An estimated 26,610 lives were saved in the U.S. by the shift away from coal between 2005 and 2016, according to the University of California study published in Nature Sustainability.

The coal sector has struggled in recent years, with 334 generating units taken offline during the period analyzed in the study. A cheap glut of natural gas has displaced coal, with 612 gas-fired units coming online during this time.

As a result, more than 300m tons of planet-heating carbon dioxide has been saved, while levels of nitrogen dioxide and sulfur dioxide, emitted by coal plants and linked to irritations of the nose and throat, dropped by 60% and 80%, respectively.

“When you turn coal units off you see deaths go down. It’s something we can see in a tangible way,” said Jennifer Burney, a University of California academic who authored the study. “There is a cost to coal beyond the economics. We have to think carefully about where plants are sited, as well as how to reduce their pollutants.”

While a swift transition away from coal is seen by experts as imperative to limit global heating and the worst impacts of the climate crisis, there is a counterintuitive short-term local increase in warming once coal plants are shut down. This is because these plants emit aerosols that scatter sunlight, slightly cooling the surface.

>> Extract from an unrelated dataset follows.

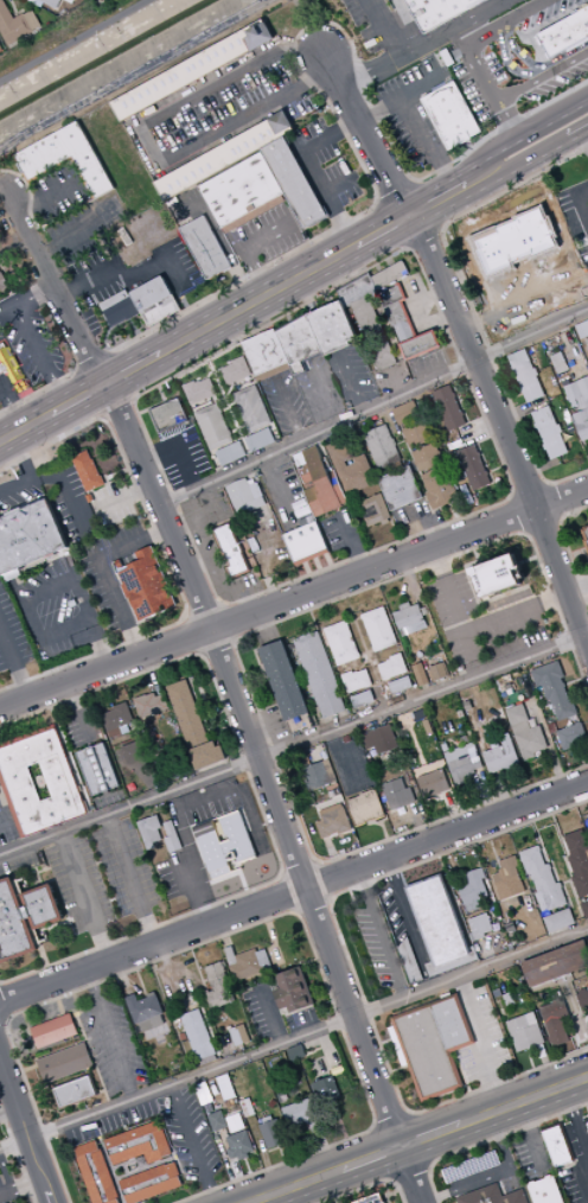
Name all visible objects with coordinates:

The natural gas that is replacing coal is “not entirely benign,” Burney’s research points out. Gas is, like coal, a fossil fuel and its production involves the release of vast amounts of methane, a potent greenhouse gas.

Previous research has shown that both coal and gas will need to be rapidly replaced by zero carbon alternatives such as solar and wind, or to at least deploy technology that captures emissions, if the world is to avoid more disastrous global heating.

The Trump administration, however, has sought to prop up the ailing coal industry in the US and has rolled back Obama-era standards aimed at curtailing pollution from coal-fired power plants.


“Particulate pollution from coal still kills thousands of Americans yearly and hundreds of thousands of people worldwide,” said Rob Jackson, a climate and environment expert at Stanford University who wasn’t involved in the study. “Rolling back emissions standards won’t just harm the climate, it will kill people, especially poorer people more likely to live near coal-fired power plants.

Thomas Burke, a former Environmental Protection Agency official responsible for clean air, said Burney’s study “provides a new lens for viewing the broad impacts of coal on our health, agriculture and climate”.

“Clearly the policies of the current EPA leadership, to turn back the clock and support the coal industry, have broad ranging negative impacts on public health and our environment,” he said.